ペンスは24日の記者会見で、アップルからの寄贈に感謝した。

アップルのティム・クックCEOは先週末、感染拡大と戦う人々を支援していくと述べ、米国と欧州の医療従事者に数百万枚のマスクを送ると宣言した。しかし、詳細については明らかにしていなかった。

米国疾病対策センター(CDC)によると、N95マスクは空気中の粒子の少なくとも95%を除去可能なもので、医療従事者の安全を守る上で必須のツールという。
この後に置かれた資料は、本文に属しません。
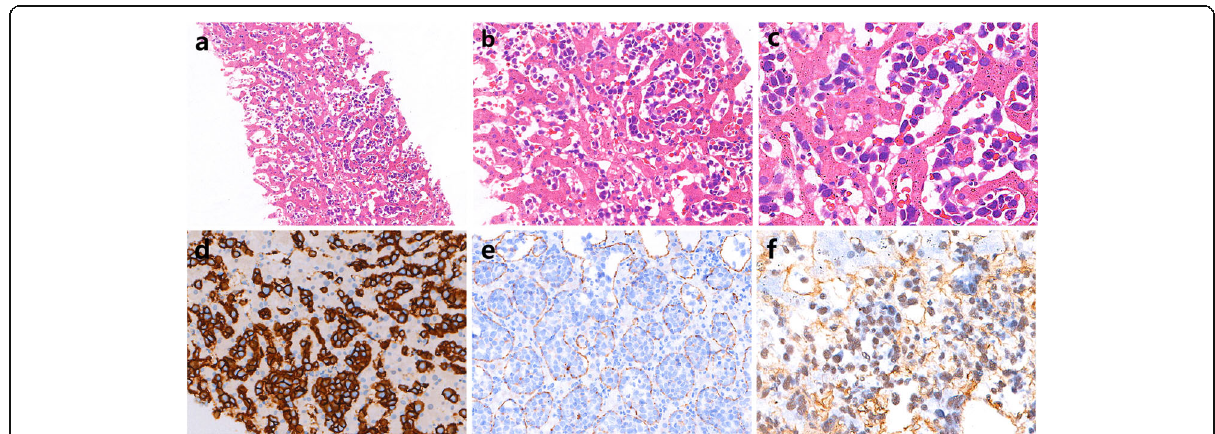
Fig. 2 a & b Histopathology analysis showed the hepatic sinusoids were markedly expanded by the selective proliferation of atypical lymphocytes ( a: magnification × 100 and b: magnification × 200). c. The neoplastic cells were large in size with round to oval-shaped nuclei and scant cytoplasm (magnification × 400). d. The tumor cells were positive for CD20 (magnification × 200). e. CD31 immunohistochemical staining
フェイスブックも、昨年のカリフォルニア州の山火事の際に購入し、備蓄していた72万枚のマスクを提供すると述べている。

フォーブスはアップルに対し、これらのマスクが山火事のために備蓄されたものなのか、もしくは、外部から何らかの理由で調達したものなのかを質問したが、現時点で回答は得られていない。

ニュースサイトRecodeのテディ・シュライファー記者は、国家の医療機関が政府の判断ミスを補うためにハイテク企業の寛大さに頼るべきではないと指摘した。

「問題の解決に向けて、私企業の慈善活動に頼ることにはリスクがある。政府は、前例のない緊急事態に対処するため、企業の寛大さに依存しているが、彼らの利他的な思想はいつ消えても不思議ではない」

N95マスクを医療機関に寄贈すると宣言したテック企業としては、アップルやフェイスブックに加え、テスラやセールスフォース、IBMがあげられる。

医療従事者の間からは、彼らを保護するためのマスクや防護服の用意が万全ではないとの声が相次いでいる。これらのリソースの不足は最前線の医療従事者を危険にさらすだけでなく、米国の医療システム全般をさらなる危機に追いやると、公衆衛生の専門家は指摘している。

ニューヨークとイリノイの州当局者は、トランプ政権が企業らに対し、さらに踏み込んだ対応を求めなかったことを批判している。